Before the crisis of the pandemic started, women in Australia were already experiencing greater job insecurity than men. They were already more likely to be in low paid or highly precarious jobs than men. They were already more likely to be in poverty than men, to retire with less superannuation and to take on more of the unpaid care roles and the domestic and often invisible labour of the home.
Since the pandemic hit, little has changed; it has simply gotten worse. Women have lost their jobs at a higher rate than men under the pandemic. They are experiencing greater levels of underemployment than men and they have taken on the lion's share of the burden of household and caring work during the COVID restrictions and lockdowns.
Women such as nurses have been the heroes on the frontline. Those in our retail stores, more often than not women, have been seen as the essential workers that they are as a result of this pandemic. Teachers, told that their workplaces were somehow magically free of the threat of COVID, were indeed at the very forefront of the fight against this pandemic.
Indeed, teachers, I think, for many parents who had to take on home-schooling duties, have found a new value to their roles with that greater understanding of what it is they contribute. Yet, teachers, nurses and early childhood educators continue to be some of the lowest paid of those professions. The pink-colour recession of the pandemic is indeed ahead of us, unless we change our ways.

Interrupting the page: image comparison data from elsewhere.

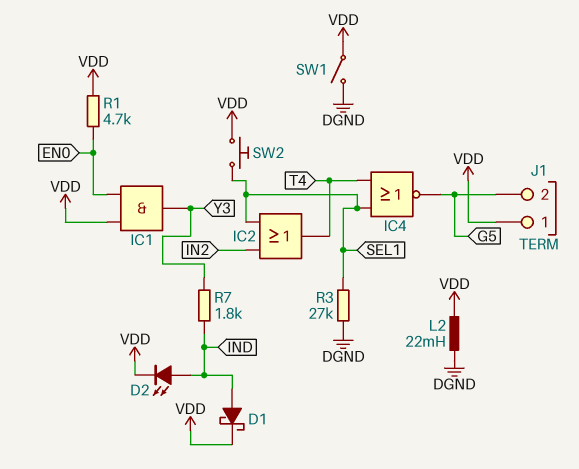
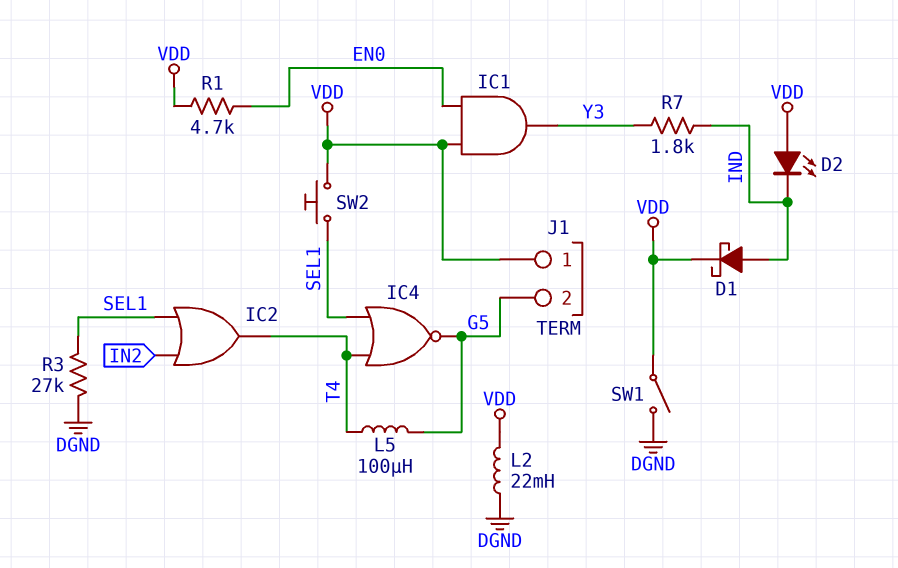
D2: LED (A IND, K VDD) -> LED (A VDD, K IND)
L5: none -> 100uH (G5, T4)

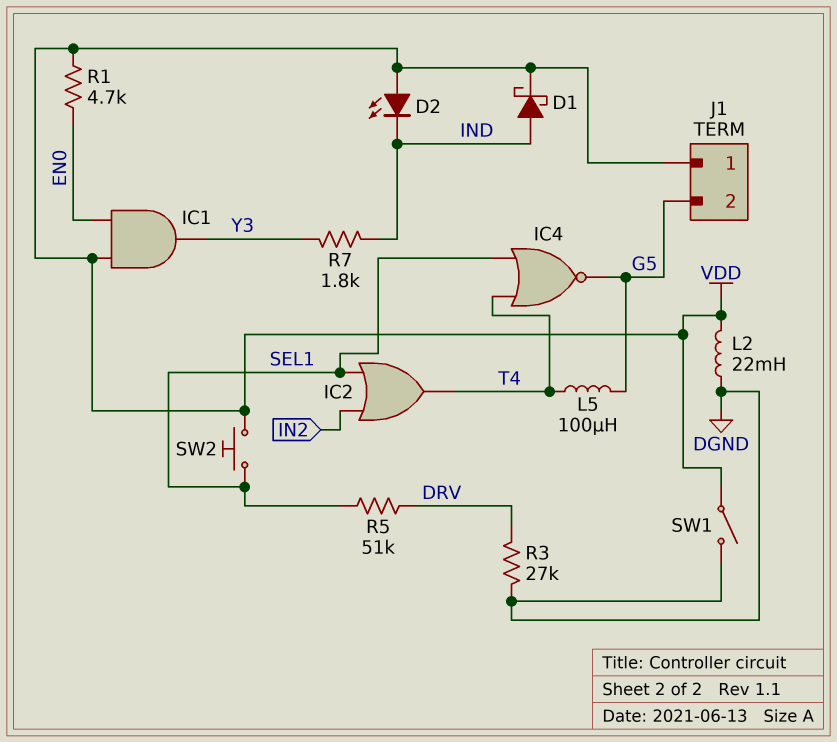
R3: 27k (DGND, SEL1) -> 27k (DGND, DRV)
R5: none -> 51k (DRV, SEL1)

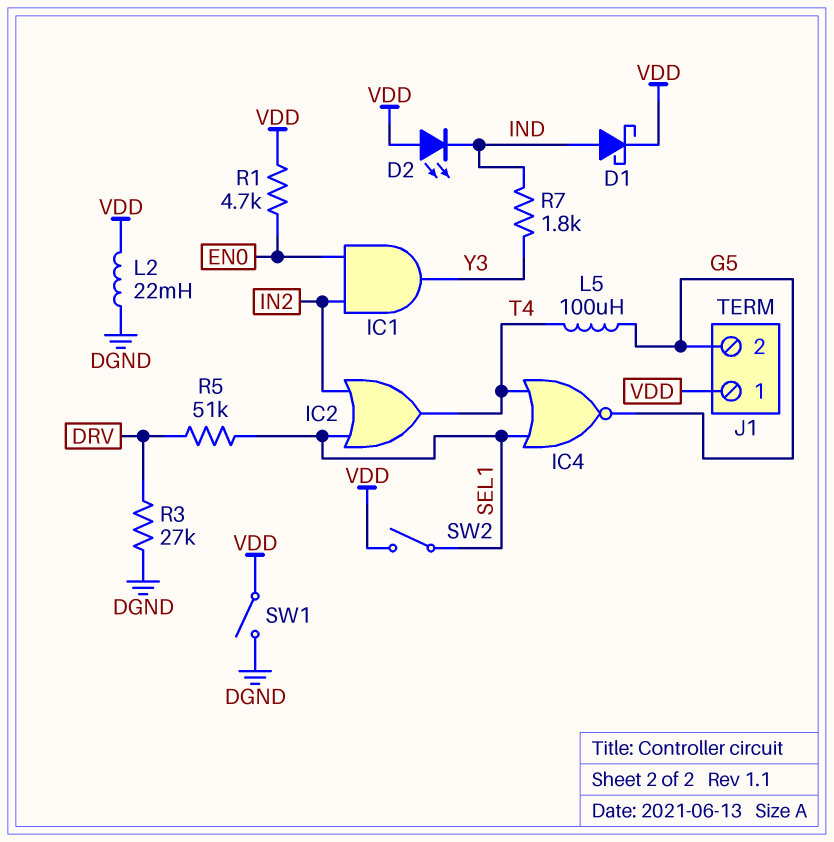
IC1: AND (in EN0, in VDD, out Y3) -> AND (in EN0, in IN2, out Y3)
SW2: button (SEL1, VDD) -> switch (SEL1, VDD)

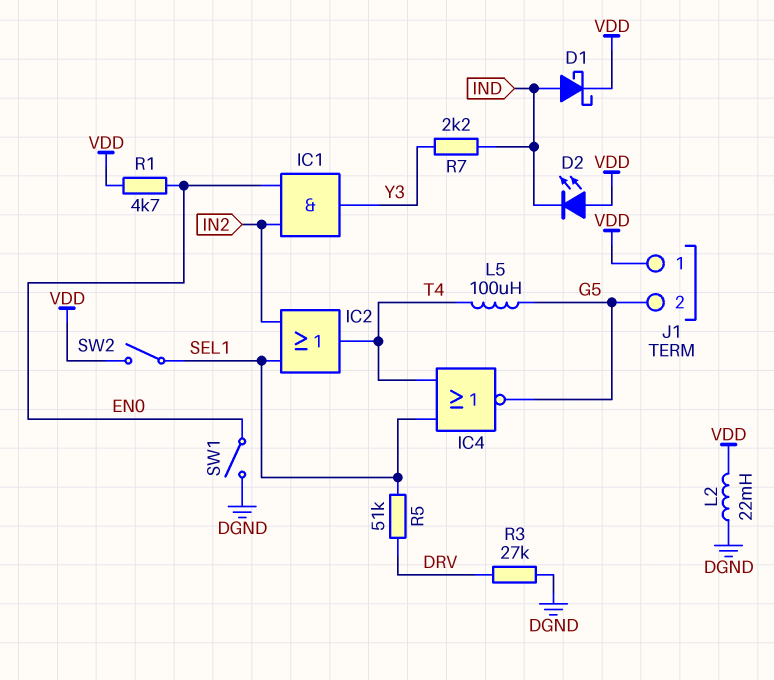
R7: 1.8k (IND, Y3) -> 2.2k (IND, Y3)
SW1: switch (DGND, VDD) -> switch (DGND, EN0)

That is why I urge the government in both the state budget but also at a federal level to ensure that as we talk about rebuilding we do build back better and that we build back fairer. When we talk about construction jobs and when we talk about industries that are largely men we are leaving many of these women behind, yet under the COVID pandemic we saw, front and centre, their worth, the importance of this usually invisible area of employment and indeed unpaid labour in our society. The very social fabric that we need to build back our communities is within these feminised industries and is with particularly the unpaid labour of women.
So as we talk about construction jobs, I do hope that there will be a gender parity here: that we will also look at the construction and the care of those caring industries, typically underpaid, already structurally more precarious, already very vulnerable to poverty, and that we do build back better and build back fairer by ensuring that there is a gender lens on our COVID recovery spending and on our investment in a better future.
Debate adjourned on motion of Hon. I.K. Hunter.